WHAT THE EXERCISE ASKS: The records below must be output exactly, with no images carried over.

━━ DATASET EXCERPTS

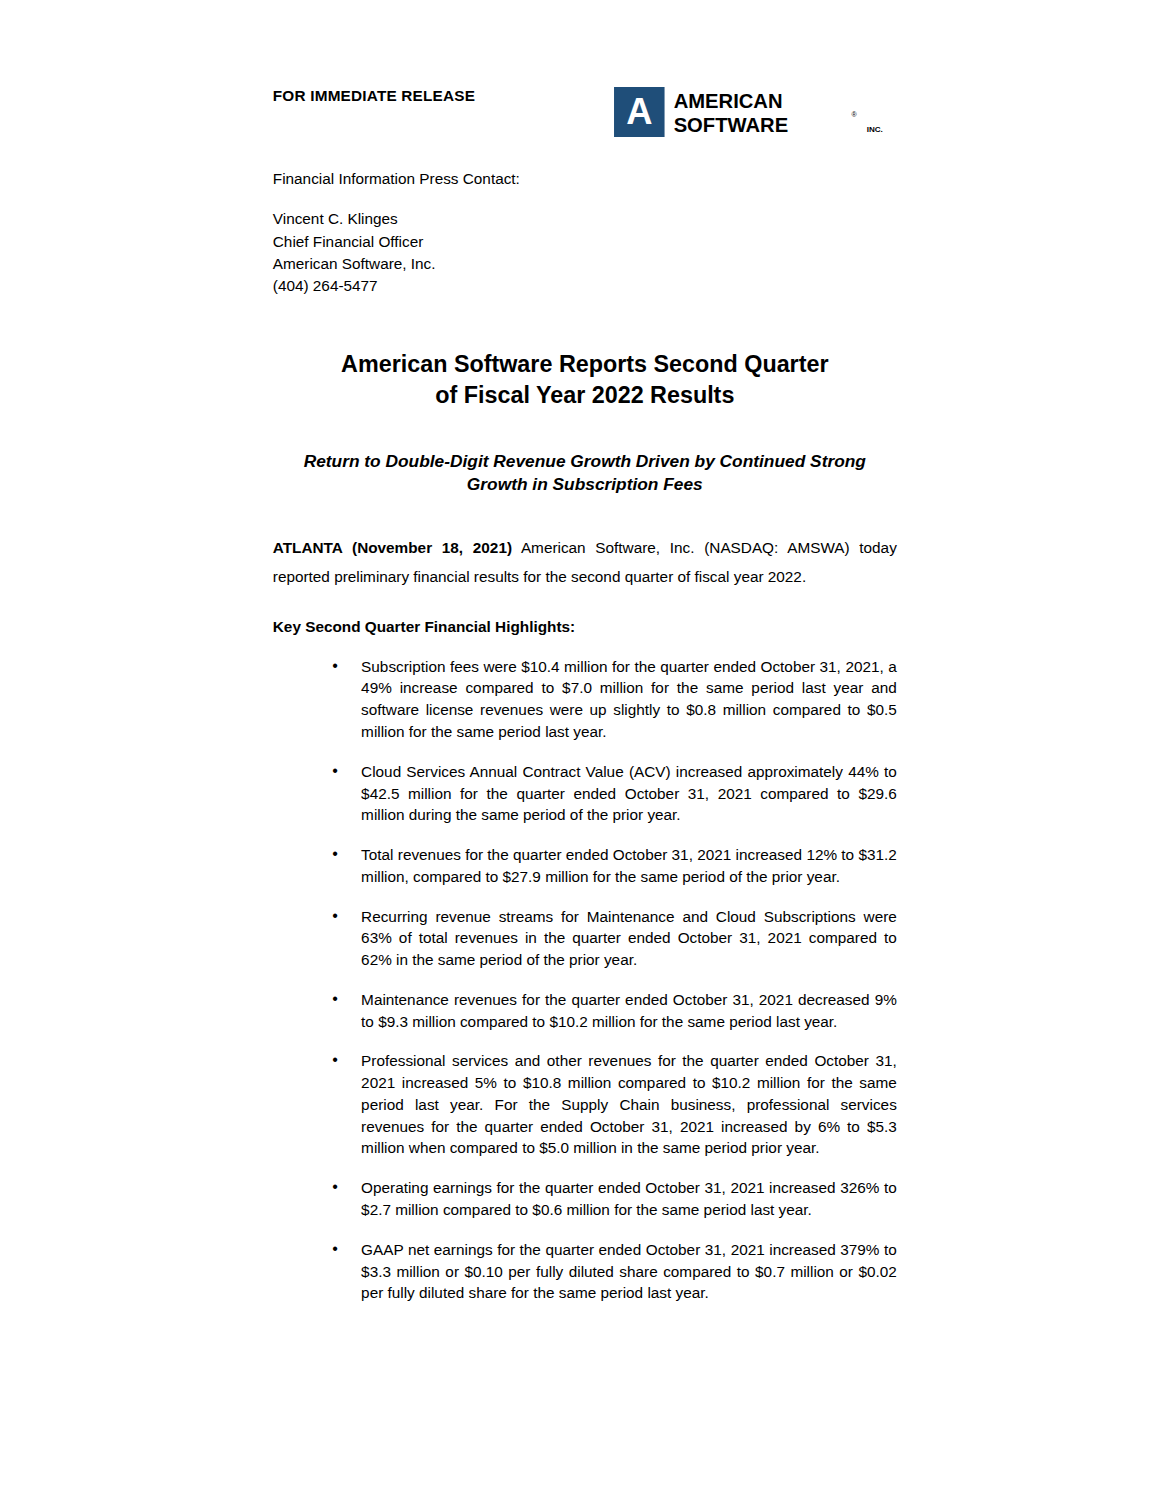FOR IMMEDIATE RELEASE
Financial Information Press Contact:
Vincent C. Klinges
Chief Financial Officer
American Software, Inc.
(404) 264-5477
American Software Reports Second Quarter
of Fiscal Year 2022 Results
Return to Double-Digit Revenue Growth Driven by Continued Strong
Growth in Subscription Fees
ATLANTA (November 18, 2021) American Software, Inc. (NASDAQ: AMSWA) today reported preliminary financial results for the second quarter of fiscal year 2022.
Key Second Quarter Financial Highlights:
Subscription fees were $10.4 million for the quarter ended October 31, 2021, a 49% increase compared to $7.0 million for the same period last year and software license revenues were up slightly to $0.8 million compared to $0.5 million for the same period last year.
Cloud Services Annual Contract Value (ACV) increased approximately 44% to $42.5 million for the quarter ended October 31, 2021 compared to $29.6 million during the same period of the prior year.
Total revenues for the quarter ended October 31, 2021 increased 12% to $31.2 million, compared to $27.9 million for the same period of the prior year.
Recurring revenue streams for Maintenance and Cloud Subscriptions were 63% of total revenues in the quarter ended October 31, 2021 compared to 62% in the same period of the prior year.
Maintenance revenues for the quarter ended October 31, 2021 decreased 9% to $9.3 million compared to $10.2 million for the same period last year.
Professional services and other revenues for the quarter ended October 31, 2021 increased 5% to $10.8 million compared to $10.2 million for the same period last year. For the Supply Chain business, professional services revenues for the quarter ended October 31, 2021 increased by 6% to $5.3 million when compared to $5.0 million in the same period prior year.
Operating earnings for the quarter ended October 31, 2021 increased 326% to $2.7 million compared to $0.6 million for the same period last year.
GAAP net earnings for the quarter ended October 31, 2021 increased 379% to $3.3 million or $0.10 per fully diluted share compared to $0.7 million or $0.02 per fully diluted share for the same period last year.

━━━━

RESULT OF THIS EXERCISE:
FOR IMMEDIATE RELEASE
Financial Information Press Contact:
Vincent C. Klinges
Chief Financial Officer
American Software, Inc.
(404) 264-5477
American Software Reports Second Quarter
of Fiscal Year 2022 Results
Return to Double-Digit Revenue Growth Driven by Continued Strong
Growth in Subscription Fees
ATLANTA (November 18, 2021) American Software, Inc. (NASDAQ: AMSWA) today reported preliminary financial results for the second quarter of fiscal year 2022.
Key Second Quarter Financial Highlights:
Subscription fees were $10.4 million for the quarter ended October 31, 2021, a 49% increase compared to $7.0 million for the same period last year and software license revenues were up slightly to $0.8 million compared to $0.5 million for the same period last year.
Cloud Services Annual Contract Value (ACV) increased approximately 44% to $42.5 million for the quarter ended October 31, 2021 compared to $29.6 million during the same period of the prior year.
Total revenues for the quarter ended October 31, 2021 increased 12% to $31.2 million, compared to $27.9 million for the same period of the prior year.
Recurring revenue streams for Maintenance and Cloud Subscriptions were 63% of total revenues in the quarter ended October 31, 2021 compared to 62% in the same period of the prior year.
Maintenance revenues for the quarter ended October 31, 2021 decreased 9% to $9.3 million compared to $10.2 million for the same period last year.
Professional services and other revenues for the quarter ended October 31, 2021 increased 5% to $10.8 million compared to $10.2 million for the same period last year. For the Supply Chain business, professional services revenues for the quarter ended October 31, 2021 increased by 6% to $5.3 million when compared to $5.0 million in the same period prior year.
Operating earnings for the quarter ended October 31, 2021 increased 326% to $2.7 million compared to $0.6 million for the same period last year.
GAAP net earnings for the quarter ended October 31, 2021 increased 379% to $3.3 million or $0.10 per fully diluted share compared to $0.7 million or $0.02 per fully diluted share for the same period last year.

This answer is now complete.